__Instructions to follow__
Filter the entries for lines with the word "screenshot".

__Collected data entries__
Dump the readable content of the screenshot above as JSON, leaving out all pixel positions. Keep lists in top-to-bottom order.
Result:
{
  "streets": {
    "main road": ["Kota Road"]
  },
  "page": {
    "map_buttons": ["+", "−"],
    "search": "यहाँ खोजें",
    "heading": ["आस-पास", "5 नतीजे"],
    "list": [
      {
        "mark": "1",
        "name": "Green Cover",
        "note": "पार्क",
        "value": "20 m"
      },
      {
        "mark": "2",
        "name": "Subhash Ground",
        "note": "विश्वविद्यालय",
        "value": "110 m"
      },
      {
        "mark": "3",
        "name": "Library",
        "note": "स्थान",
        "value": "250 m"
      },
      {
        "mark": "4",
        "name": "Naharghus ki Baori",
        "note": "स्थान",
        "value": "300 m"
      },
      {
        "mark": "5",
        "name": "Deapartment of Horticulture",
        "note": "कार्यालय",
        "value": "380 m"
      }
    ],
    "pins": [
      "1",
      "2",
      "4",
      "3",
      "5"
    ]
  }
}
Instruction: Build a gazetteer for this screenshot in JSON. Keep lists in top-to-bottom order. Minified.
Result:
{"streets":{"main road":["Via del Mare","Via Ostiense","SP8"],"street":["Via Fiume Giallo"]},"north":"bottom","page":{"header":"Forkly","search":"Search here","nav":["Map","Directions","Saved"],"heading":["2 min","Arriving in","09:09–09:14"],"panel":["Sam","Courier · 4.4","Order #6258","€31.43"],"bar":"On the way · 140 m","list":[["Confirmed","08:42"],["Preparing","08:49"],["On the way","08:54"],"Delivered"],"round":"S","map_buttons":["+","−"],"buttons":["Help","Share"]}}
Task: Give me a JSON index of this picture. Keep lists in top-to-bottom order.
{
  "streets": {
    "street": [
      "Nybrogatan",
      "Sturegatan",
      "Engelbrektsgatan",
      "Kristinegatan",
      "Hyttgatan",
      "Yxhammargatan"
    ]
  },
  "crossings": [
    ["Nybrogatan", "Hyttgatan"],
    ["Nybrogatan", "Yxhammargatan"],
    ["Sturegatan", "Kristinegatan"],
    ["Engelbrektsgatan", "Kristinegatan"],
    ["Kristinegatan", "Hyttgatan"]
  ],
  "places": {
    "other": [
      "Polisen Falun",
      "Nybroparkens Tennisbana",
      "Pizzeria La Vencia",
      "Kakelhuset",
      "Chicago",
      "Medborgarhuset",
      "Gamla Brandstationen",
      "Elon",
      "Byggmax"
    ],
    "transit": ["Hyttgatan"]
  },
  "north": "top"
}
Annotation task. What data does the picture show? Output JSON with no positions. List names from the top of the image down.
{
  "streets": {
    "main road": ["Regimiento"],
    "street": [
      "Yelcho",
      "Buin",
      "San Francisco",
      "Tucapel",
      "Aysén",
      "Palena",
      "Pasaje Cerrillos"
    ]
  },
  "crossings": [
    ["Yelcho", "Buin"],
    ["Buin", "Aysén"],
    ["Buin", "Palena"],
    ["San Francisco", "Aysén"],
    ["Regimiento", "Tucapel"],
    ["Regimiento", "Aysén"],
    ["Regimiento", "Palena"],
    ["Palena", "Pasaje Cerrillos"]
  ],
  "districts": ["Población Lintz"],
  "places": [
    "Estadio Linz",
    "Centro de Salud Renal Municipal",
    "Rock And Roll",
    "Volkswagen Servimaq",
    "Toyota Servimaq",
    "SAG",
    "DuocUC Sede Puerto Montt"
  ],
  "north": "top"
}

__Reply__
Dump the readable content of the screenshot above as JSON, leaving out all pixel positions. Keep lists in top-to-bottom order.
Instruction: Build a gazetteer for this screenshot in JSON. Keep lists in top-to-bottom order. Minified.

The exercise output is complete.